We as a community can address this by broadening our understanding of what “reproducing” a cheminformatics study means. Advances in methodology are best evaluated by independent reimplementation of the algorithm as described in detail by the original authors in step-by-step text or pseudocode [5,6,7]. The Journal should support such endeavors, particularly where an original publication is not completely transparent because of commercial or proprietary considerations, especially where neither source code nor scripts were part of the original report. My own experience with reimplementation is that it almost always clarifies ambiguities in the original publication and sometimes identifies mistakes in the original code, just as good refactoring does.
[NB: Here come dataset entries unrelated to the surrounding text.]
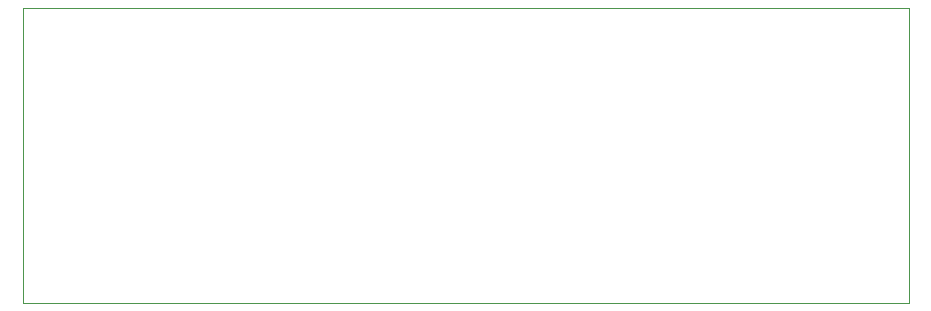
<source format=gbr>
%TF.GenerationSoftware,KiCad,Pcbnew,(6.0.8-1)-1*%
%TF.CreationDate,2023-06-07T12:10:10-04:00*%
%TF.ProjectId,Ecal2.5x2.5cm,4563616c-322e-4357-9832-2e35636d2e6b,rev?*%
%TF.SameCoordinates,Original*%
%TF.FileFunction,Profile,NP*%
%FSLAX46Y46*%
G04 Gerber Fmt 4.6, Leading zero omitted, Abs format (unit mm)*
G04 Created by KiCad (PCBNEW (6.0.8-1)-1) date 2023-06-07 12:10:10*
%MOMM*%
%LPD*%
G01*
G04 APERTURE LIST*
%TA.AperFunction,Profile*%
%ADD10C,0.100000*%
%TD*%
G04 APERTURE END LIST*
D10*
X75000000Y-50000000D02*
X150000000Y-50000000D01*
X150000000Y-50000000D02*
X150000000Y-75000000D01*
X150000000Y-75000000D02*
X75000000Y-75000000D01*
X75000000Y-75000000D02*
X75000000Y-50000000D01*
M02*

</source>
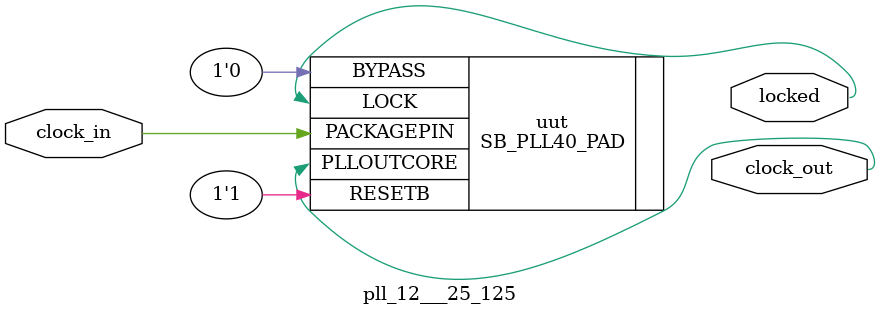
<source format=v>
`default_nettype none
`timescale 1ns/10ps

/**
 * PLL configuration
 *
 * This Verilog module was generated automatically
 * using the icepll tool from the IceStorm project.
 * Use at your own risk.
 *
 * Given input frequency:        12.000 MHz
 * Requested output frequency:   25.175 MHz
 * Achieved output frequency:    25.125 MHz
 */

 
module pll_12___25_125 (
        input  clock_in,
        output clock_out,
        output locked
        );

SB_PLL40_PAD #(
                .FEEDBACK_PATH("SIMPLE"),
                .PLLOUT_SELECT("GENCLK"),

                .FEEDBACK_PATH("SIMPLE"),
                .DIVR(4'b0000),         // DIVR =  0
                .DIVF(7'b1000010),      // DIVF = 66
                .DIVQ(3'b101),          // DIVQ =  5
                .FILTER_RANGE(3'b001)   // FILTER_RANGE = 1

        ) uut (
                .LOCK(locked),
                .PACKAGEPIN(clock_in),
                .PLLOUTCORE(clock_out),
                .RESETB(1'b1),
                .BYPASS(1'b0)

                //.REFERENCECLK(clock_in),

                );

endmodule

                

</source>
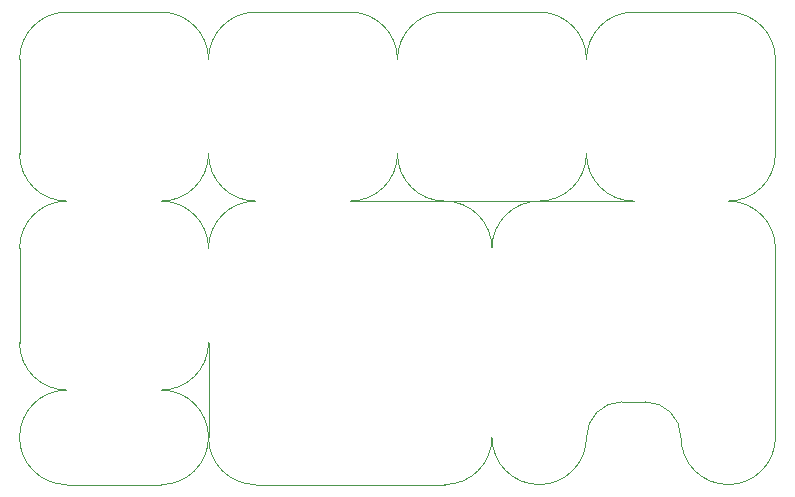
<source format=gm1>
G04 #@! TF.FileFunction,Profile,NP*
%FSLAX46Y46*%
G04 Gerber Fmt 4.6, Leading zero omitted, Abs format (unit mm)*
G04 Created by KiCad (PCBNEW (2015-08-15 BZR 6092)-product) date 2/28/2016 12:14:40 PM*
%MOMM*%
G01*
G04 APERTURE LIST*
%ADD10C,0.100000*%
G04 APERTURE END LIST*
D10*
X121000000Y-60000000D02*
X113000000Y-60000000D01*
X125000000Y-48000000D02*
X125000000Y-56000000D01*
X125000000Y-56000000D02*
G75*
G03X121000000Y-52000000I-4000000J0D01*
G01*
X113000000Y-52000000D02*
G75*
G03X109000000Y-56000000I0J-4000000D01*
G01*
X109000000Y-56000000D02*
G75*
G03X113000000Y-60000000I4000000J0D01*
G01*
X121000000Y-60000000D02*
G75*
G03X125000000Y-56000000I0J4000000D01*
G01*
X109000000Y-40000000D02*
X109000000Y-48000000D01*
X113000000Y-20000000D02*
X121000000Y-20000000D01*
X125000000Y-24000000D02*
G75*
G03X121000000Y-20000000I-4000000J0D01*
G01*
X109000000Y-24000000D02*
X109000000Y-32000000D01*
X113000000Y-20000000D02*
G75*
G03X109000000Y-24000000I0J-4000000D01*
G01*
X109000000Y-32000000D02*
G75*
G03X113000000Y-36000000I4000000J0D01*
G01*
X121000000Y-36000000D02*
G75*
G03X125000000Y-32000000I0J4000000D01*
G01*
X125000000Y-40000000D02*
G75*
G03X121000000Y-36000000I-4000000J0D01*
G01*
X113000000Y-36000000D02*
G75*
G03X109000000Y-40000000I0J-4000000D01*
G01*
X109000000Y-48000000D02*
G75*
G03X113000000Y-52000000I4000000J0D01*
G01*
X121000000Y-52000000D02*
G75*
G03X125000000Y-48000000I0J4000000D01*
G01*
X160000000Y-53000000D02*
X162000000Y-53000000D01*
X160000000Y-53000000D02*
G75*
G03X157000000Y-56000000I0J-3000000D01*
G01*
X165000000Y-56000000D02*
G75*
G03X162000000Y-53000000I-3000000J0D01*
G01*
X165000000Y-56000000D02*
G75*
G03X169000000Y-60000000I4000000J0D01*
G01*
X153000000Y-60000000D02*
G75*
G03X157000000Y-56000000I0J4000000D01*
G01*
X145000000Y-36000000D02*
X153000000Y-36000000D01*
X137000000Y-36000000D02*
X145000000Y-36000000D01*
X153000000Y-36000000D02*
X161000000Y-36000000D01*
X173000000Y-24000000D02*
X173000000Y-32000000D01*
X161000000Y-20000000D02*
X169000000Y-20000000D01*
X145000000Y-20000000D02*
X153000000Y-20000000D01*
X145000000Y-20000000D02*
G75*
G03X141000000Y-24000000I0J-4000000D01*
G01*
X129000000Y-20000000D02*
X137000000Y-20000000D01*
X125000000Y-32000000D02*
G75*
G03X129000000Y-36000000I4000000J0D01*
G01*
X137000000Y-36000000D02*
G75*
G03X141000000Y-32000000I0J4000000D01*
G01*
X157000000Y-24000000D02*
G75*
G03X153000000Y-20000000I-4000000J0D01*
G01*
X141000000Y-24000000D02*
G75*
G03X137000000Y-20000000I-4000000J0D01*
G01*
X129000000Y-20000000D02*
G75*
G03X125000000Y-24000000I0J-4000000D01*
G01*
X141000000Y-32000000D02*
G75*
G03X145000000Y-36000000I4000000J0D01*
G01*
X153000000Y-36000000D02*
G75*
G03X157000000Y-32000000I0J4000000D01*
G01*
X157000000Y-32000000D02*
G75*
G03X161000000Y-36000000I4000000J0D01*
G01*
X161000000Y-20000000D02*
G75*
G03X157000000Y-24000000I0J-4000000D01*
G01*
X173000000Y-24000000D02*
G75*
G03X169000000Y-20000000I-4000000J0D01*
G01*
X169000000Y-36000000D02*
G75*
G03X173000000Y-32000000I0J4000000D01*
G01*
X173000000Y-56000000D02*
X173000000Y-40000000D01*
X149000000Y-56000000D02*
G75*
G03X153000000Y-60000000I4000000J0D01*
G01*
X169000000Y-60000000D02*
G75*
G03X173000000Y-56000000I0J4000000D01*
G01*
X173000000Y-40000000D02*
G75*
G03X169000000Y-36000000I-4000000J0D01*
G01*
X153000000Y-36000000D02*
G75*
G03X149000000Y-40000000I0J-4000000D01*
G01*
X129000000Y-60000000D02*
X145000000Y-60000000D01*
X129000000Y-36000000D02*
G75*
G03X125000000Y-40000000I0J-4000000D01*
G01*
X149000000Y-40000000D02*
G75*
G03X145000000Y-36000000I-4000000J0D01*
G01*
X125000000Y-56000000D02*
G75*
G03X129000000Y-60000000I4000000J0D01*
G01*
X145000000Y-60000000D02*
G75*
G03X149000000Y-56000000I0J4000000D01*
G01*
M02*

</source>
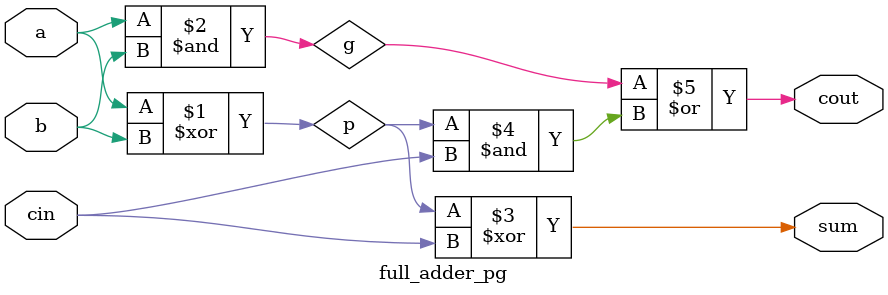
<source format=v>
`timescale 1ns / 1ps

module full_adder_pg(
    input a,b,cin, 
    output sum, cout
    );
    
    assign p = a^b;
    assign g = a&b;
    
    assign sum = p^cin;
    assign cout = g | p&cin;
    
endmodule

</source>
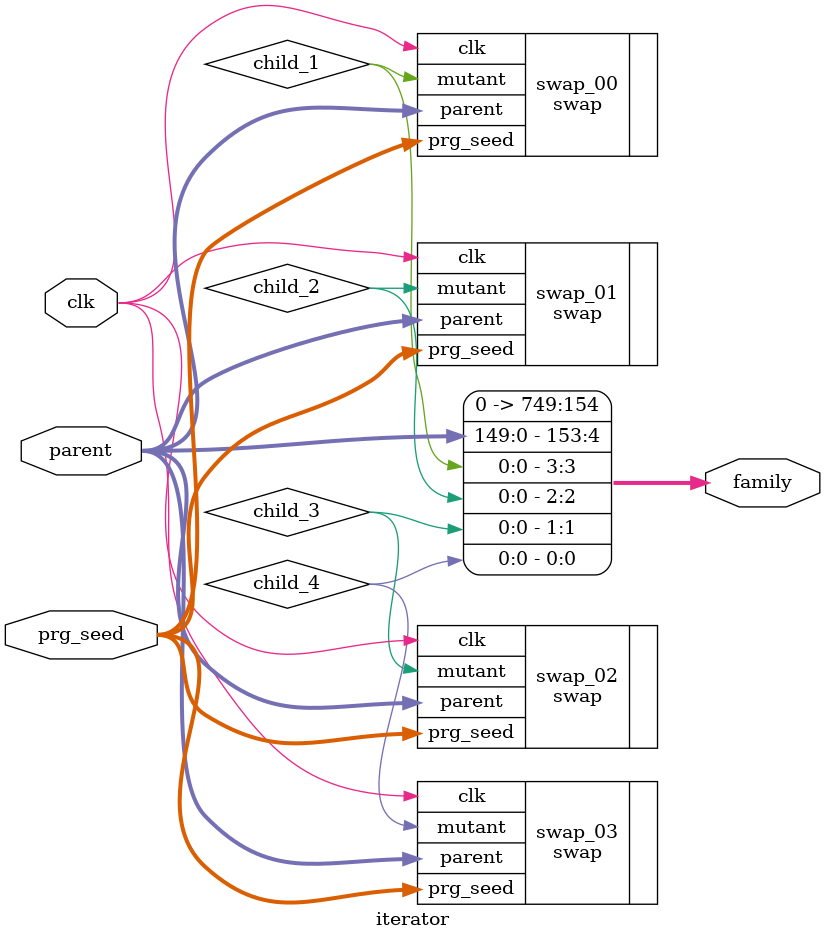
<source format=v>
`timescale 1ns / 1ps
module iterator(
    input clk,
	 input [31:0] prg_seed,
    input [149:0] parent,
    output [749:0] family
    );
	 
wire child_1;
wire child_2;
wire child_3;
wire child_4;

assign family = {parent, child_1, child_2, child_3, child_4};

swap swap_00 (.clk(clk), .prg_seed(prg_seed), .parent(parent), .mutant(child_1));
swap swap_01 (.clk(clk), .prg_seed(prg_seed), .parent(parent), .mutant(child_2));
swap swap_02 (.clk(clk), .prg_seed(prg_seed), .parent(parent), .mutant(child_3));
swap swap_03 (.clk(clk), .prg_seed(prg_seed), .parent(parent), .mutant(child_4));

endmodule

</source>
It is important that any such proof-of-principle reimplementation focus on producing simple and interpretable code, maximizing clarity and interpretability while minimizing the risk of introducing secondary errors. If possible, the method’s originators should participate in the process: besides being appropriate as a matter of professional etiquette, such participation will minimize the amount of time and effort wasted due to misunderstandings or pilot error. Everyone’s software is likely to be improved or clarified as a result, and the field will move forward.

A reimplementation study should go beyond (more or less) reproducing the original published results. In particular, it should also apply the method to a fresh test set; if that is not feasible, the original input test data should be perturbed somehow—e.g., by renumbering atoms [8] or modifying parameters [9]. Doing so will go a long way towards mitigating potential publication bias: no matter how carefully test sets are chosen, variations with better looking test set statistics are more likely to be reported than are those that those that perform less well on that particular data set. Published performance statistics are necessarily overly optimistic to a greater or lesser degree as a result.Footnote 2

One hopes that we will eventually come to see reimplementing a method as the sincerest form of validation, especially when the original publication is not fully transparent for historical reasons or because critical information is proprietary. For it to work, however, we need to require that authors thoroughly explain what they intend their program to do and to provide results for representative data. This is best done through good, clear writing and illustrations—pseudocode or its equivalent, tables and molecular structures.

Providing source code is valuable in its own right but is not a substitute for reimplementation, especially when the code is complicated by the interface management, external dependencies and pilot-error checking characteristic of industrial-grade applications as well as extraneous verbiage [10]. The parallel in analytical biochemistry is sharing reagents. Being provided with an antibody or cell line facilitates reproducibility in the narrow sense, but checking that the shared reagent is fit for the intended use is still critical to reproducibility in the broader sense [11, 12]. Reimplementing a program is the closest we can come to doing that in cheminformatics.

Conclusion

Conscientiously reimplementing programs as described here will help the community begin to address the more substantive reproducibility issues in cheminformatics that lie beyond the comparatively trivial ones we address now. Absent a sufficiently precise and detailed description of what a program is intended to do, it cannot be fully replicated, and until such replication is done, any conclusion based on a program is just an hypothesis that hopes to become a theory someday.